Curator Achim Borchardt-Hume picks out some of the key works from Tate Modern’s retrospective of radical Russian artist Kazimir Malevich
An Englishman in Moscow 1914
A sabre, a white fish, a candle, a Russian Orthodox church: what can these possibly have to do with the full frontal portrait of a man in a top hat? And who is he anyhow? Some believe that this is a portrait of the poet Aleksei Kruchenykh with whom Malevich had collaborated on the avant-garde opera Victory over the Sun the year before. Kruchenykh wrote in Zaum, an invented language that defied the common rules of grammar and description, just as Malevich’s ‘alogical’ paintings defied common pictorial conventions.

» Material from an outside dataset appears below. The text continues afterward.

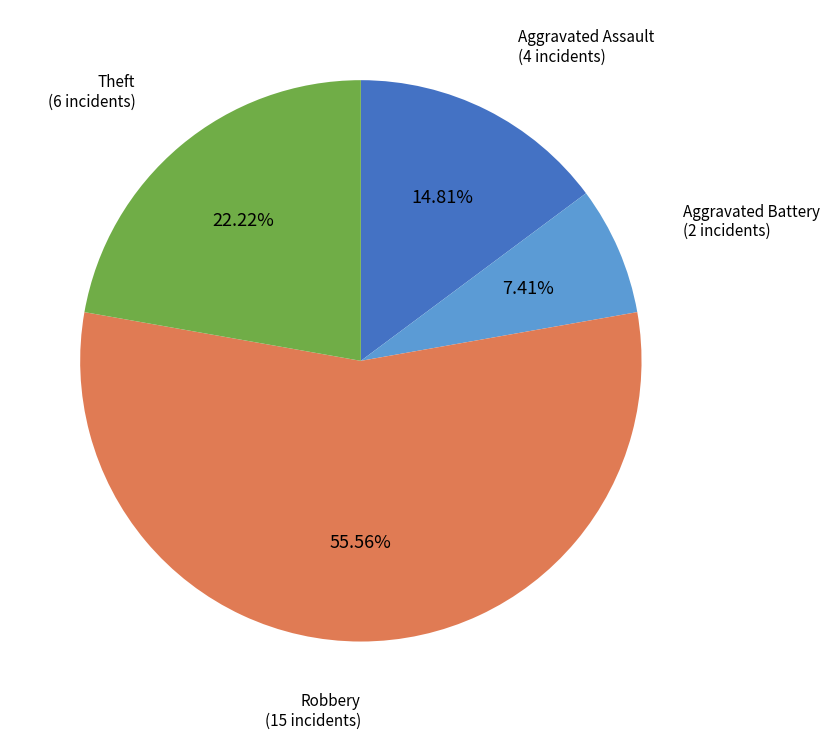

Is there any slice that represents more than half of the pie?

Yes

He combined disparate objects with words to break down the divide between image and text. Malevich at times would parade around the streets of Moscow with a red spoon attached to his lapel to expose the narrowness of bourgeois taste. The sabre at the centre may be a reference to the rising tensions across Eastern Europe, which soon enough culminated in the outbreak of the First World War.
Black Quadrilateral 1915
Black Quadrilateral is much more famous under its popular, but not strictly accurate, title Black Square. Over the past hundred years, Black Square has lost none of its stark power and continues to baffle and bewilder viewers today as much as it did then. The original version presided over Malevich’s dramatic unveiling of suprematism, the term he chose for his abstract art, at The Last Futurist Exhibition 0.10 in St Petersburg in late 1915, a landmark in the history of modern art. Then, it was hung across the top corner of the room, taking the place traditionally reserved for Russian icons. Over the course of his life, Malevich painted four versions of Black Square. This suggests that the programmatic idea of a painting showing nothing was more important to him than the actual object. Like Duchamp’s ready-mades, once in existence, Black Square opened unlimited possibilities for future generations of artists.
Supremus No 55 1916
Following his visit to one of the earliest Malevich exhibitions in the West, the US sculptor Donald Judd wrote in 1972: ‘Today, it’s clear that form and colour appeared for the first time in the forms and colours of the paintings Malevich painted in 1915… within the framework that Malevich laid down, new works and controversies continue to arise to this day.’ Many associate Malevich’s abstract work with hard-edged geometric shapes in bold colours, but Supremus No 55 shows an altogether different sensibility. Abstraction is often interpreted as a turning away from reality. Many artists, however, Malevich included, experienced non-figurative painting as creating a new, less earth-bound reality, not dissimilar to the dream of flying into space, which so dominated the Russian imagination of the time. Supremus No 55 owes its escape from the Stalinist persecution of avant-garde art to the fact that courageous curators at the Regional Art Museum F.A. Kovalenko in Krasnodar resisted orders for its destruction.
Gota 2-a 1923–7 / 1978
In 1919, Malevich moved to Vitebsk in Belarus to teach at the local art school founded by Marc Chagall in what was Chagall’s home town. Following the October Revolution in 1917, many artists wondered how their work could contribute to the struggle of their fellow countrymen and women. Life in post-revolutionary Russia was blighted by civil war, the hardships of the First World War and food shortages, all of which made a teaching post in a regional town seem an attractive option. Malevich soon abandoned painting in favour of developing ideas of how to apply suprematism to the world at large. Not long after his arrival, together with his students, he painted the streets of Vitebsk with suprematist decorations. But he soon began to translate two-dimensional compositions into three-dimensional architectural models which hint at the ambition and urgency of wanting to turn feudal Russia into a radically modern society.
Woman Worker 1933
In the final years of his life, Malevich not only returned to making art but to figurative painting. Much art history is informed by the view that abstraction signals progress and figuration a ‘return to order’, like the prodigal son returning to the home of his father. It is questionable whether Malevich ever experienced abstract (or non-figurative art, as he would have called it) and figurative painting this way, or even saw them as mutually exclusive. This portrait suggests otherwise. The colour scheme is very similar to that of various suprematist compositions, especially the use of bold primary colours. The woman appears to be dressed not in working clothes but a suprematist uniform. Thus it appears too facile to explain this anonymous portrait simply as a concession to the demands of socialist realism; all the more so, as Malevich signed the painting not with his name, but his signature Black Square.